Guantanamo, Amerika için bir insanlık ayıbı!.. Ancak Guantanamo’da bile Ergenekon’a olumlu örnek olacak uygulamalar var. Goldsmith’e davayı sorunca detay veremeyeceğini söyledi mesela. “Niye” dedim. Çünkü suçlamaların hepsi gizli bilgiymiş. “Peki bir tek size mi verdiler” dedim bunun üzerine. “FBI önce hakkımda araştırma yaptı. Güvenlik soruşturmasını geçince de suçlamaları ilettiler” dedi. Ben, “Biliyor musunuz, Ergenekon’da suçlamalar sanık dahil herkesten saklanıyor” dediğimde... Anlamadı!..
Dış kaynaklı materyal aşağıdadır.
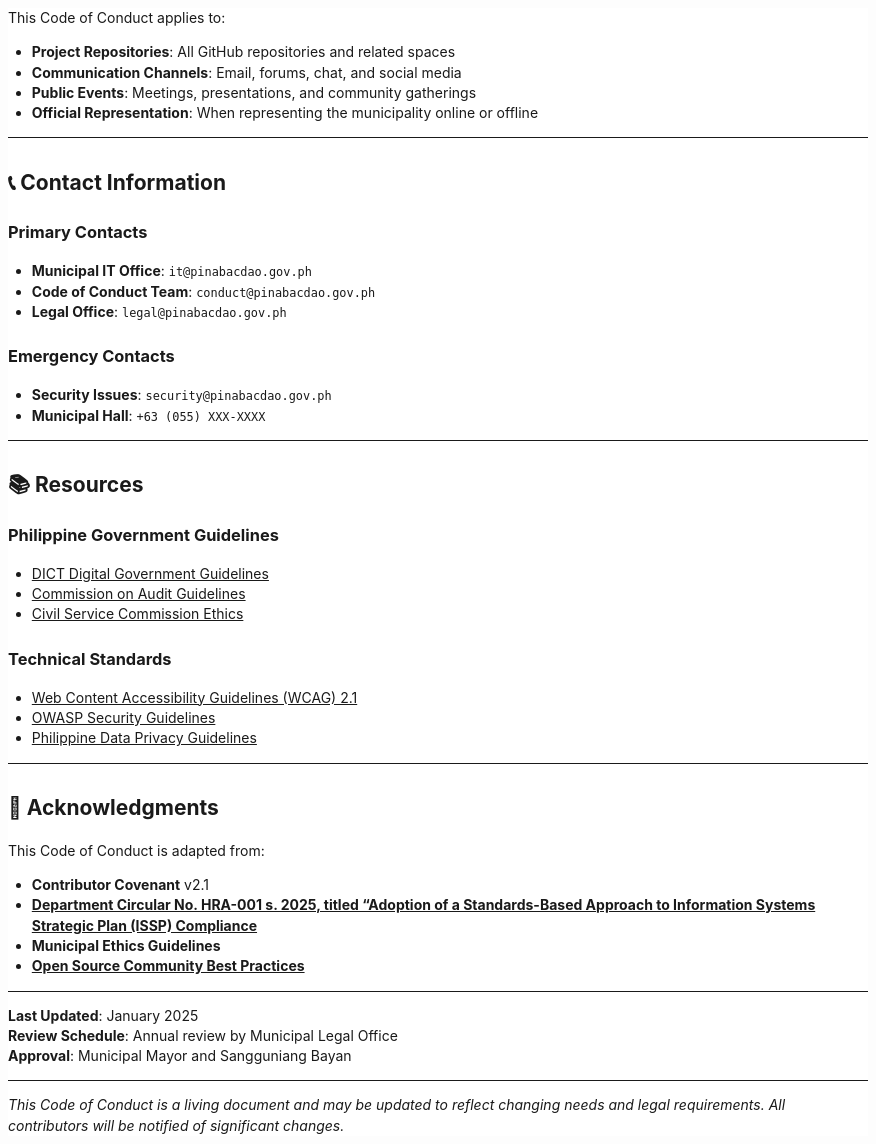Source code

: This Code of Conduct applies to:

- **Project Repositories**: All GitHub repositories and related spaces
- **Communication Channels**: Email, forums, chat, and social media
- **Public Events**: Meetings, presentations, and community gatherings
- **Official Representation**: When representing the municipality online or offline

---

## 📞 Contact Information

### **Primary Contacts**
- **Municipal IT Office**: `it@pinabacdao.gov.ph`
- **Code of Conduct Team**: `conduct@pinabacdao.gov.ph`
- **Legal Office**: `legal@pinabacdao.gov.ph`

### **Emergency Contacts**
- **Security Issues**: `security@pinabacdao.gov.ph`
- **Municipal Hall**: `+63 (055) XXX-XXXX`

---

## 📚 Resources

### **Philippine Government Guidelines**
- [DICT Digital Government Guidelines](https://dict.gov.ph)
- [Commission on Audit Guidelines](https://coa.gov.ph)
- [Civil Service Commission Ethics](https://csc.gov.ph)

### **Technical Standards**
- [Web Content Accessibility Guidelines (WCAG) 2.1](https://www.w3.org/WAI/WCAG21/quickref/)
- [OWASP Security Guidelines](https://owasp.org)
- [Philippine Data Privacy Guidelines](https://privacy.gov.ph)

---

## 📝 Acknowledgments

This Code of Conduct is adapted from:
- **Contributor Covenant** v2.1
- [**Department Circular No. HRA-001 s. 2025, titled “Adoption of a Standards-Based Approach to Information Systems Strategic Plan (ISSP) Compliance**](https://cms-cdn.e.gov.ph/DICT/pdf/Department%20Circular%20No.%20HRA-001%20s.%202025.pdf)
- **Municipal Ethics Guidelines**
- [**Open Source Community Best Practices**](https://owasp.org/www-project-secure-coding-practices-quick-reference-guide/)

---

**Last Updated**: January 2025  
**Review Schedule**: Annual review by Municipal Legal Office  
**Approval**: Municipal Mayor and Sangguniang Bayan

---

*This Code of Conduct is a living document and may be updated to reflect changing needs and legal requirements. All contributors will be notified of significant changes.*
Amerika’da dış politikaya meraklı olanların Ergenekon’a bakışını belirleyen unsur, gazete yazıları. Bu yazıların beslendikleri yerler ise temelde çıkan İngilizce yayınlar. İki önemli olay var. İlki Balyoz. İkincisi gazeteci tutuklamaları. Bu iki olaya kadar Amerikan basını Ergenekon’a Türkiye için bir arınma süreci olarak bakıyordu. Ancak Balyoz’dan sonra kanaat yavaş yavaş değişmeye başladı. En önemli etken... O zamana kadar Ergenekon’un İngilizce külliyatını Gülencilere ait yayınlar oluşturuyordu. Harvardlı ekonomistler Dani Rodrik ve Pınar Doğan’ın yazmaya başlaması ise literatüre bir denge getirdi. Ardından gazeteci tutuklamaları başlayınca da, ibre birden soruşturma aleyhine ağırlık kazandı. Başlarda “Ordu güdümlü Kemalist devlet geleneğini değiştirme mücadelesi” diyorlardı örneğin. Şimdi “Hükümetin baskı aracı olarak kullandığı iddia edilen soruşturma” demeye başladılar. Ancak hepsi bir yana... Kaç kişi bundan haberdar diyorsanız da. Çok çok az... Goldsmith’e “Ergenekon’u duydunuz mu” dedim. “Hiçbir fikrim yok. Uzun süredir Khairkhwa’nın savunmasına odaklandım” dedi.